**Excerto selecionado:**
▬▬▬

É do conhecimento geral que o êxito da Teoria Crítica está associado, em grande medida, à sua extraordinária capacidade de influência, durante longo período, sobre as mais variadas escolas e autores; a partir dos anos 60, porém, ela tornou-se um foco praticamente incontornável das grandes polémicas do pensamento social. A partir de então, todas as vertentes da Teoria, incluindo a  concepção de cultura, ficaram sujeitas a um cerrado fogo crítico.

Se a ponderação e a «justa medida» constituem referenciais inquestionáveis do trabalho científico, todos sabemos, porém, que a história está repleta de contra-exemplos. Temo que a situação presente da teoria da cultura seja um  destes casos: o impulso que até há bem pouco tempo promoveu a apologia quase cega da ideia de indústria da cultura parece dar lugar, nos últimos tempos, à sua impiedosa rejeição. Do meu ponto de vista, a apreciação em termos críticos desta teoria é indispensável, mas isso não significa (nem implica) a sua refutação liminar. Pelo contrário, a primeira apreciação que se me oferece neste momento em que as «indústrias culturais» tanto parecem entusiasmar a nossa sociedade (mesmo os meios intelectuais e académicos) é de reconhecimento da validade em termos gerais e do grande rigor da teoria frankfurteana da cultura. Esta apreciação respeita a tudo aquilo que na nossa cultura se inscreve com as marcas de componente industrial e, em particular, de uma «industrialização pesada», isto é, toda a cultura que se encontra associada ou é mesmo directamente comandada pelos grandes interesses económicos e empresariais.

Duvidosa, muito duvidosa mesmo parece-me já a pretensão de reduzir a cultura nos nossos dias a uma mera indústria da cultura - aqui parece-me que a Teoria Crítica assume uma abstractização e procede a um nivelamento grosseiro da experiência.

Apresentarei de seguida, ainda que sumariamente, três considerações reflexivas que se destinam a reponderar a teoria da indústria da cultura nos seguintes aspectos: as suas conclusões (que considero excessivas), o diagnóstico da situação presente (que peca por irrealismo) e o prognóstico quanto ao futuro que se avizinha (pouco plausível).
 

A indústria da cultura nos enlaces da história

A primeira consideração põe em evidência uma limite da teoria da indústria da cultura que resulta do que podemos considerar um equívoco histórico. Esta teoria teve a sua génese, como é sabido, nos anos 40 e as marcas particulares dessa época impregnam-na profundamente. Por um lado, o facto da industrialização da cultura então e pela primeira vez assumir proporções esmagadoras - correspondentes a transformações cruciais de ordem geral das economias ocidentais (o capitalismo desenvolvido). Por outro lado, o facto de estas novas indústrias despontarem numa situação de praticamente total dependência ou do poder político (para o que muito contribuiu a situação de guerra na Europa) ou do sistema comercial capitalista - duas realidades que tanto Adorno como Horkheimer conheceram de perto entre a fuga da Alemanha e o exílio americano. Tanto a absoluta novidade da industrialização da cultura, quanto estes contornos particulares que o fenómeno assumiu parecem ter pesado de uma forma esmagadora na consciência dos teóricos de Frankfurt, influenciando determinantemente as suas ideias.

▬▬▬

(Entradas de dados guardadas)
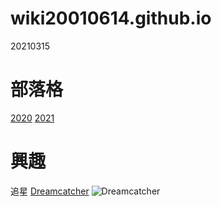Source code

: # wiki20010614.github.io
20210315

部落格
======
[2020](https://2020cceb.blogspot.com/search/label/08161080_%E8%A8%B1%E5%AA%81%E6%B7%87)
[2021](https://2021graphics.blogspot.com/search/label/08161080_%E8%A8%B1%E5%AA%81%E6%B7%87)

興趣
======
追星
[Dreamcatcher](https://twitter.com/hf_dreamcatcher)
![Dreamcatcher](https://pbs.twimg.com/profile_images/1348906160435314691/w8Lv9CG5_400x400.jpg)
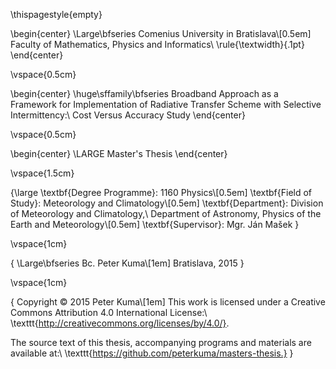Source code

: \thispagestyle{empty}

\begin{center}
\Large\bfseries
Comenius University in Bratislava\\[0.5em]
Faculty of Mathematics, Physics and Informatics\\
\rule{\textwidth}{.1pt}
\end{center}

\vspace{0.5cm}

\begin{center}
\huge\sffamily\bfseries
Broadband Approach as a Framework
for Implementation of Radiative Transfer
Scheme with Selective Intermittency:\\
Cost Versus Accuracy Study
\end{center}

\vspace{0.5cm}

\begin{center}
\LARGE
Master's Thesis
\end{center}

\vspace{1.5cm}

{\large
\textbf{Degree Programme}: 1160 Physics\\[0.5em]
\textbf{Field of Study}: Meteorology and Climatology\\[0.5em]
\textbf{Department}: Division of Meteorology and Climatology,\\
            Department of Astronomy, Physics of the Earth and Meteorology\\[0.5em]
\textbf{Supervisor}: Mgr. Ján Mašek
}

\vspace{1cm}

{
\Large\bfseries
Bc. Peter Kuma\\[1em]
Bratislava, 2015
}

\vspace{1cm}

{
  Copyright © 2015 Peter Kuma\\[1em]
  This work is licensed under a Creative Commons Attribution 4.0 International
  License:\\
  \texttt{http://creativecommons.org/licenses/by/4.0/}.
  
  The source text of this thesis, accompanying programs
  and materials are available at:\\
  \texttt{https://github.com/peterkuma/masters-thesis.}
}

▬▬▬

**O que fazer:**
Responda com base no excerto sobre a indústria da cultura:
1. A partir de que década a Teoria Crítica se tornou um foco praticamente incontornável das grandes polémicas do pensamento social?
2. Quantas considerações reflexivas se anunciam para reponderar a teoria da indústria da cultura?
3. Em que década teve a sua génese a teoria da indústria da cultura?
As entradas constituem material à parte, independente do excerto.

**A sua resposta:**
1. A partir dos anos 60.
2. Três.
3. Nos anos 40.